The Design-Driven Museum
This Q&A originally appeared in the fall 2018 issue of Portfolio magazine. Read the complete issue.
In 2014, Jon Carfagno emerged from KCAD with a Certificate in Design and Innovation Management—a program of the College of Business at Ferris State University offered on the KCAD campus— on a mission to transform the way museums interact with the public by using human-centered design. Now, as the executive director of the Hickory Museum of Art in Hickory, N.C., Carfagno is using design-driven leadership to reframe museums as creative catalysts—spaces that actively foster making, community engagement, and an open exchange of ideas.
Jon Carfago (credit: Debbie Reed)
Q: Museums are often seen as stuffy places offering rigid, authoritative experiences. How can design thinking change that?
A: Museums have a responsibility to create value for the communities they serve. That work is so much more meaningful and impactful if we frame it as trying to make our communities stronger, more vibrant, and more connected. Design thinking compels us to understand the true need of our customer or audience. It exhorts us to always begin by being empathic and observant to identify opportunities to make a true impact. When you begin with that context, you truly understand your vision and can then create the structure to realize it.
Q: How has the Certificate in Design and Innovation Management shaped your leadership of the Hickory Art Museum?
A: It empowered me to believe I could do this job and that I had differentiating value, and it showed me that museums can be designed to bring people together. Internally, we’re building a culture where design thinking is the engine of the organization. There’s more shared understanding, more collaboration, more transparency, and more collective engagement in terms of what we’re trying to accomplish, which is connecting people through the power of creativity.
Q: How has this internal culture shift changed the way you serve your audience?
A: We’ve undergone a strategic planning process that included conducting interviews with regional stakeholders from all walks of life. It was an opportunity to ask, ‘Where can we add value? How can we connect people and help them critically engage with new ideas and new ways of thinking?’
When we’re designing exhibitions, we’re thinking not just about what we want people to learn but also how we want them to learn. We’re asking what interventions we can make within the learning environment so that people engage with others, either through real-time conversation or by leaving behind a public record of their experience.
Q: What does that social impact piece look like to you?
A: It’s individuals and groups of people coming into our space and having a conversation they normally wouldn’t have. Each conversation makes the community a little stronger.

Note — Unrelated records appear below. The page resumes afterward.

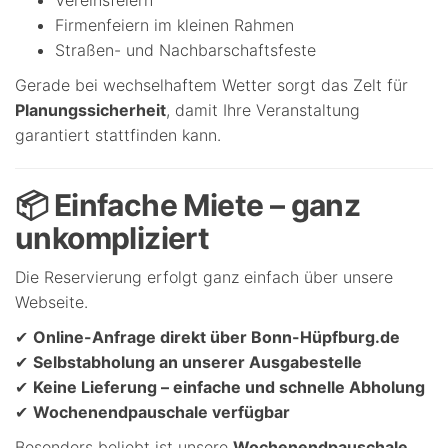
Firmenfeiern im kleinen Rahmen
Straßen- und Nachbarschaftsfeste
Gerade bei wechselhaftem Wetter sorgt das Zelt für
Planungssicherheit
, damit Ihre Veranstaltung
garantiert stattfinden kann.
📦 Einfache Miete – ganz
unkompliziert
Die Reservierung erfolgt ganz einfach über unsere
Webseite.
✔
Online-Anfrage direkt über Bonn-Hüpfburg.de
✔
Selbstabholung an unserer Ausgabestelle
✔
Keine Lieferung – einfache und schnelle Abholung
✔
Wochenendpauschale verfügbar
Besonders beliebt ist unsere
Wochenendpauschale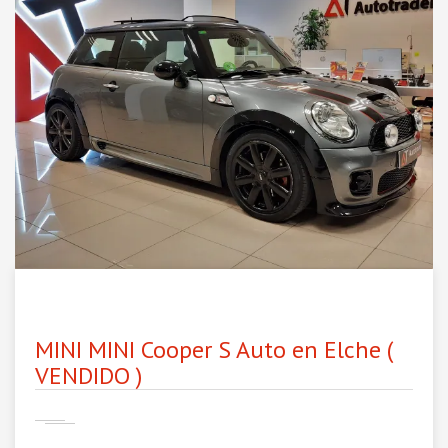
MINI MINI Cooper S Auto en Elche (
VENDIDO )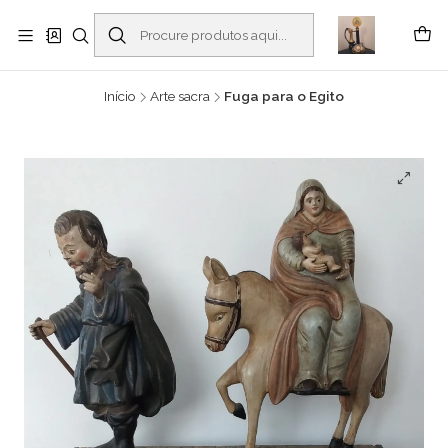
Buscantiguidades - Leilões. Colecionismo e antiguidades em Viana do
Castelo -
Ler mais
Início
Arte sacra
Fuga para o Egito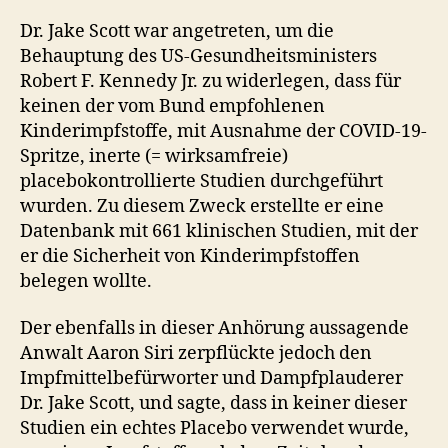
Dr. Jake Scott war angetreten, um die
Behauptung des US-Gesundheitsministers
Robert F. Kennedy Jr. zu widerlegen, dass für
keinen der vom Bund empfohlenen
Kinderimpfstoffe, mit Ausnahme der COVID-19-
Spritze, inerte (= wirksamfreie)
placebokontrollierte Studien durchgeführt
wurden. Zu diesem Zweck erstellte er eine
Datenbank mit 661 klinischen Studien, mit der
er die Sicherheit von Kinderimpfstoffen
belegen wollte.
Der ebenfalls in dieser Anhörung aussagende
Anwalt Aaron Siri zerpflückte jedoch den
Impfmittelbefürworter und Dampfplauderer
Dr. Jake Scott, und sagte, dass in keiner dieser
Studien ein echtes Placebo verwendet wurde,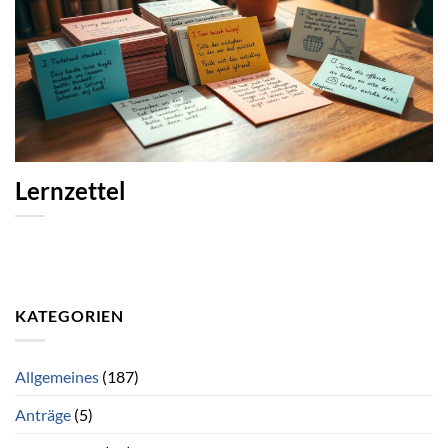
Lernzettel
KATEGORIEN
Allgemeines
(187)
Anträge
(5)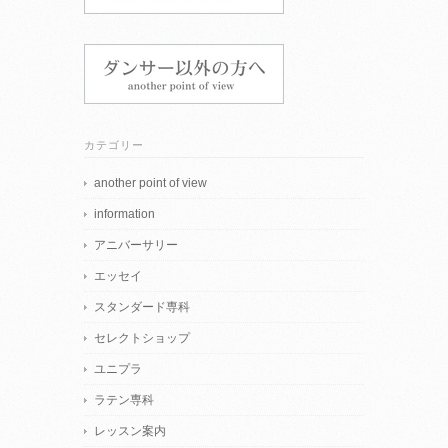
カテゴリー
another point of view
information
アニバーサリー
エッセイ
スタンダード専科
セレクトショップ
ユニプラ
ラテン専科
レッスン案内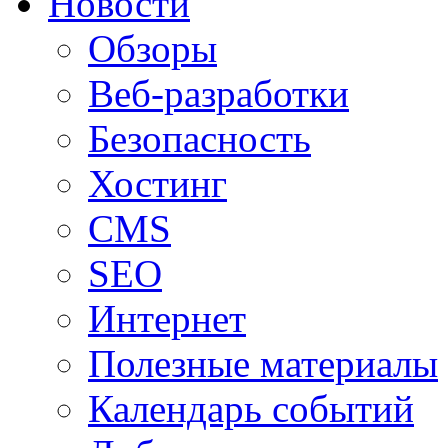
Новости
Обзоры
Веб-разработки
Безопасность
Хостинг
CMS
SEO
Интернет
Полезные материалы
Календарь событий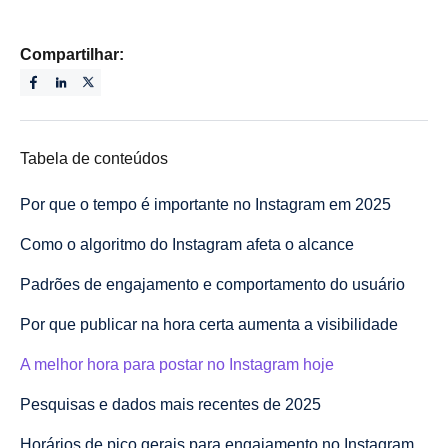
Compartilhar:
Tabela de conteúdos
Por que o tempo é importante no Instagram em 2025
Como o algoritmo do Instagram afeta o alcance
Padrões de engajamento e comportamento do usuário
Por que publicar na hora certa aumenta a visibilidade
A melhor hora para postar no Instagram hoje
Pesquisas e dados mais recentes de 2025
Horários de pico gerais para engajamento no Instagram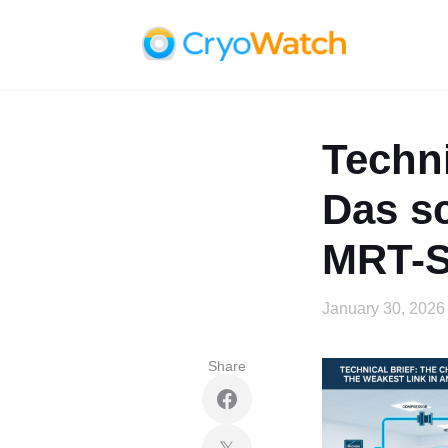
Techni
Das s
MRT-S
January 30, 2026
Share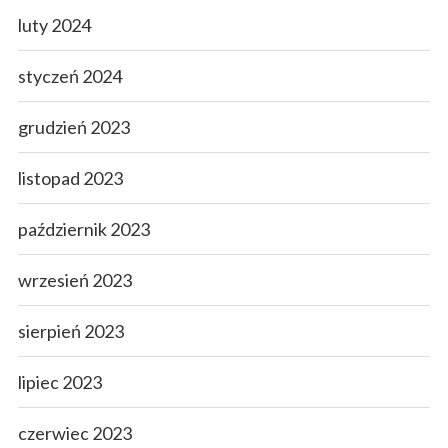
luty 2024
styczeń 2024
grudzień 2023
listopad 2023
październik 2023
wrzesień 2023
sierpień 2023
lipiec 2023
czerwiec 2023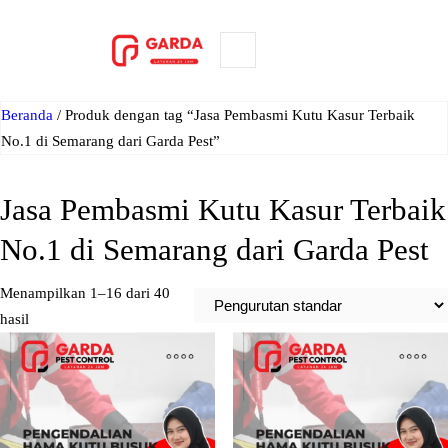
Lewati
ke
ORDER NOW
konten
Beranda
/ Produk dengan tag “Jasa Pembasmi Kutu Kasur Terbaik
No.1 di Semarang dari Garda Pest”
Jasa Pembasmi Kutu Kasur Terbaik
No.1 di Semarang dari Garda Pest
Menampilkan 1–16 dari 40
hasil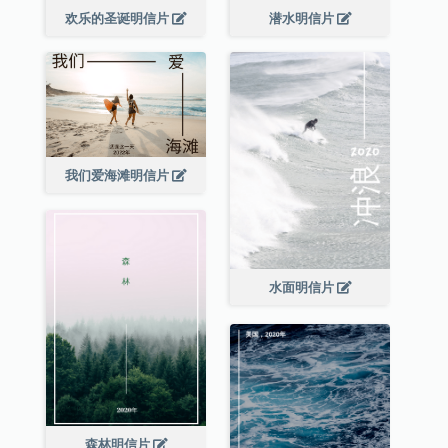
欢乐的圣诞明信片
潜水明信片
我们爱海滩明信片
水面明信片
森林明信片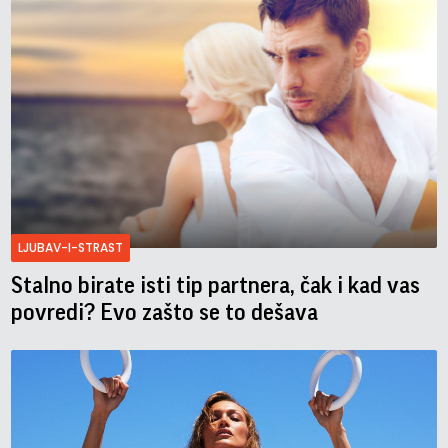
LJUBAV-I-STRAST
Stalno birate isti tip partnera, čak i kad vas
povredi? Evo zašto se to dešava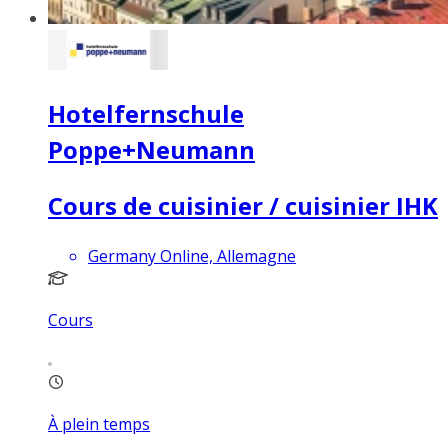
Hotelfernschule
Poppe+Neumann
Cours de cuisinier / cuisinier IHK
Germany Online, Allemagne
Cours
À plein temps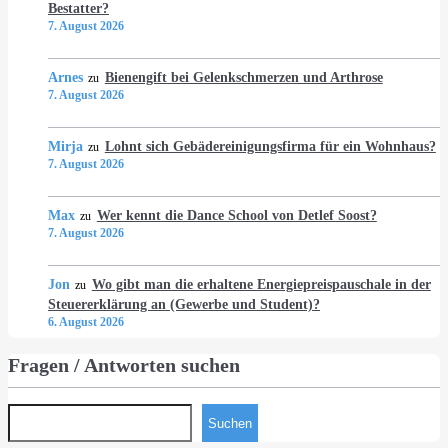
Bestatter?
7. August 2026
Arnes
Bienengift bei Gelenkschmerzen und Arthrose
zu
7. August 2026
Mirja
Lohnt sich Gebädereinigungsfirma für ein Wohnhaus?
zu
7. August 2026
Max
Wer kennt die Dance School von Detlef Soost?
zu
7. August 2026
Jon
Wo gibt man die erhaltene Energiepreispauschale in der
zu
Steuererklärung an (Gewerbe und Student)?
6. August 2026
Fragen / Antworten suchen
Suchen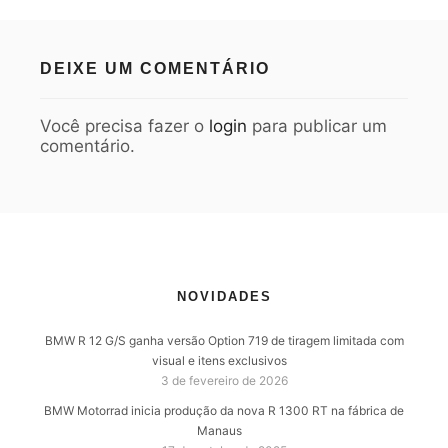
DEIXE UM COMENTÁRIO
Você precisa fazer o
login
para publicar um
comentário.
NOVIDADES
BMW R 12 G/S ganha versão Option 719 de tiragem limitada com
visual e itens exclusivos
3 de fevereiro de 2026
BMW Motorrad inicia produção da nova R 1300 RT na fábrica de
Manaus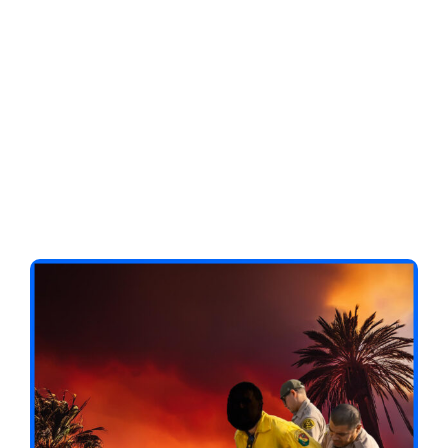
Client-Focused
Leadership Skills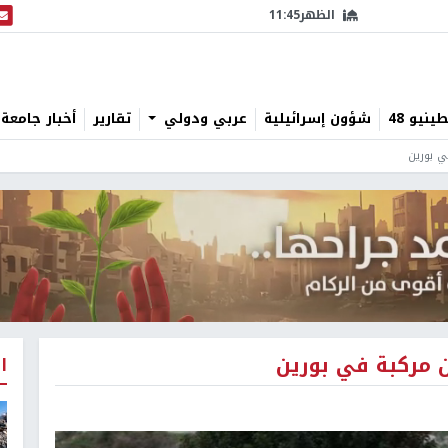
الظهر
11:45
البث
نيو 48
شؤون إسرائيلية
عربي ودولي
تقارير
أخبار جامعة 
 بورين
 مركبة في بورين
ا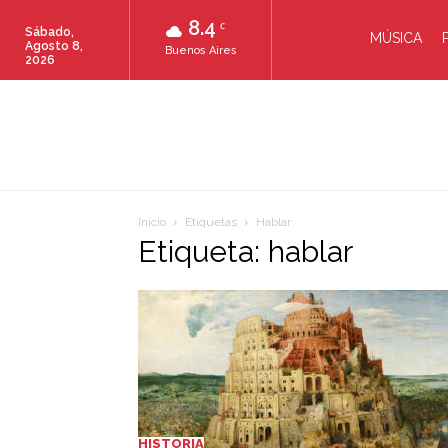
8.4
C
Sábado,
MÚSICA
Agosto 8,
Buenos Aires
2026
Inicio
Etiquetas
Hablar
Etiqueta: hablar
HISTORIA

Our design thinking approach comes at a time when the world needs new ideas and new methodologies for answering increasingly complex questions. Our museum has a unique opportunity to teach skills and provide experiences that are critical right now.
Q: Give us an example of how the museum does that.
A: One of our recent exhibitions explored the work and creative process of a cartoonist for The New Yorker. The cartoons themselves are so clever, but the exhibition also demonstrates that the cartoonist doesn’t just wake up with a light bulb over his head; he actually uses mind-mapping exercises.
To get people to interact more deeply with that idea, we displayed some cartoons without captions and invited [visitors] to create their own captions using those same exercises. They got to go broad with their ideas and use critical thinking, collaboration, and iteration to extract the strongest concepts.
Q: What about any specific changes to the design of the museum itself?
A: When we observed audiences in our space, we realized they were getting turned around a lot. So we created a big map that’s the first thing you see when you come in. Images give visitors a sense of what’s on view in the surrounding spaces, and they’re attached with Velcro so we can continually customize the map without breaking the bank—a true design thinking approach. Again, we were thinking from an empathic standpoint. Museums can be intimidating for first-time visitors, so we’re promoting a more welcoming and engaging experience.
Q: What’s next for the Hickory Museum of Art?
A: My experiences at KCAD also taught me how fundamental sustainability and business model canvasing are to the success of any organization, museums in particular. We’re already tracking our programming with a variety of performance indicators so that we can increase efficiency as we go, which is new stuff for the museum world. In the future, I’d love to become the world’s first triple bottom line museum, driven by day-to-day thinking that people and the planet are just as important as financial profit.